Press Release

Nurses Urge Osceola Regional Medical Center to Take Active Measures to Ensure Optimal Patient Care

Florida RNs Put Patients First

Informational Pickets – Thursday July 12, 6 a.m. – 8:00 a.m.

RNs Also Plan Pickets at HCA-Affiliated Hospitals in Sarasota, Bradenton, Brooksville and St. Petersburg

Registered nurses at Osceola Regional Medical Center in Kissimmee, Fla. will hold an informational picket on Thursday, July 12, to urge management to take active steps to address turnover and comply with the hospital’s staffing grid. This will improve the recruitment and retention of experienced RNs, and ensure optimal patient care, say nurses.

What: Informational Picket by Registered Nurses
When: Thursday, July 12, 6 a.m. – 8 a.m.
Where: Osceola Regional Medical Center, 700 Oak St., Kissimmee, Fla.

Registered nurses will also hold pickets at HCA-affiliated hospitals in the following locations on the same date, July 12, 6 – 8 a.m.:  St. Petersburg General Hospital and Northside Hospital in St. Petersburg, Oak Hill Hospital in Brooksville, Blake Medical Center in Bradenton, and Doctor’s Hospital of Sarasota, in Sarasota.

The hospitals’ turnover rates are borne out in their own data, which nurses obtained through an information request. Over half of the hospital’s registered nurses, 52 percent, have worked at the hospital for less than three years, with fully a third, 33 percent, employed there less than 18 months.

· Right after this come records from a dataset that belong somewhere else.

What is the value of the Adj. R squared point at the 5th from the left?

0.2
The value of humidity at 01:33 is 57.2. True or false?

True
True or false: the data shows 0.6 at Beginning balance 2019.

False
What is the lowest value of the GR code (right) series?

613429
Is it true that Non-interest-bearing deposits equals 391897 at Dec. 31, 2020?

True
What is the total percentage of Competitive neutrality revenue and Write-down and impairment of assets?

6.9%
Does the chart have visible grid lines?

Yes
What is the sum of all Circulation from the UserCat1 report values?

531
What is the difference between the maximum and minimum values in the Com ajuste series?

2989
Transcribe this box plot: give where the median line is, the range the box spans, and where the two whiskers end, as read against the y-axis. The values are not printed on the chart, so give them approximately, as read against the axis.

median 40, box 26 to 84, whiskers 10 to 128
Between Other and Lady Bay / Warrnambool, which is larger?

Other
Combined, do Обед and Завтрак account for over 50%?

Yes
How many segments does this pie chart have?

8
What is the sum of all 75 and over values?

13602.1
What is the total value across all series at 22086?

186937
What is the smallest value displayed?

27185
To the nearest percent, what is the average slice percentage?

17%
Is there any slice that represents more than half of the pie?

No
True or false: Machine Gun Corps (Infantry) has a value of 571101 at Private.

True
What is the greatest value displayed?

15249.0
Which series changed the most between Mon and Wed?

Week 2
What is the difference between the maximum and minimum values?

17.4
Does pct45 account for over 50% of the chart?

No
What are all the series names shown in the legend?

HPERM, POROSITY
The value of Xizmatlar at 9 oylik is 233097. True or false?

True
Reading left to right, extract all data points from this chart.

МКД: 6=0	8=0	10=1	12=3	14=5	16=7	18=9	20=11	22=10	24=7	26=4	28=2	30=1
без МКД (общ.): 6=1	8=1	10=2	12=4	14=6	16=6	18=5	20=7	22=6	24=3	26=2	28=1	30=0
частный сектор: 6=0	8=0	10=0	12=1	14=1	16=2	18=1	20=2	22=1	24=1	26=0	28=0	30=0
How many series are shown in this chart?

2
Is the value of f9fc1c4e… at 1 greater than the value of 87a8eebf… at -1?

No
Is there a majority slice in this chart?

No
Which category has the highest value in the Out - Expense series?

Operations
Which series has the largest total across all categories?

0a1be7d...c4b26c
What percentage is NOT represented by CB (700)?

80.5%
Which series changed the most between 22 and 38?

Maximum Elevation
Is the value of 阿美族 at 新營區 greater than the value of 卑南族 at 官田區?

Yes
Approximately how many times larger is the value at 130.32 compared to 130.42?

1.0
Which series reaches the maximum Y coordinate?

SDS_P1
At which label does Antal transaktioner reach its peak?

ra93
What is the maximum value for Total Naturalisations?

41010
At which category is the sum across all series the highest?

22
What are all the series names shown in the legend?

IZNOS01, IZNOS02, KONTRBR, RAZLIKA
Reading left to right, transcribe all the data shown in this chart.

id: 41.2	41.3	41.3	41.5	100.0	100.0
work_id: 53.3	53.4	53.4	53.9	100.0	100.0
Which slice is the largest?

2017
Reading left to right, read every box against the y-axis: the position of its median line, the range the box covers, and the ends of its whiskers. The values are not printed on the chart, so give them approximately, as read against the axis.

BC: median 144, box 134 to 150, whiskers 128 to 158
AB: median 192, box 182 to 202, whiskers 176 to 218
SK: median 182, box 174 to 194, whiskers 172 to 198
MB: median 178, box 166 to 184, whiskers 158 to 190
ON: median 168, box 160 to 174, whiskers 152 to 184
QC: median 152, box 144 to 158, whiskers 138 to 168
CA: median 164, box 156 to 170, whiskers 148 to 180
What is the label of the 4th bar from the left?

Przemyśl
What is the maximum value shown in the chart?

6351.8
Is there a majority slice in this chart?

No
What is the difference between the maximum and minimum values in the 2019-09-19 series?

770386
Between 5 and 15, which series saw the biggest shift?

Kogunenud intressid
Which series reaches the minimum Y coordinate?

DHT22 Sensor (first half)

“Quality care requires the retention of experienced RNS and that’s why as patient advocates, we’re asking the hospital to address turnover by investing in the nursing staff,” said Marissa Lee, RN, Labor and Delivery. “ They have the resources to invest in patient care, especially since they received huge tax cuts under the Tax Cut and Jobs Act.”

The RNs at the HCA-affiliated hospitals conducting the pickets on July 12 are members of the National Nurses Organizing Committee, NNOC/Florida. Their contract expired May 31, 2018 and they are in ongoing contract negotiations. NNOC/Florida is affiliated with National Nurses United, the largest and fastest growing union of registered nurses in the United States with 150,000 members. NNU plays a leadership role in safeguarding the health and safety of RNs and their patients and has won landmark legislation in the areas of staffing, safe patient handling, infectious disease and workplace violence prevention.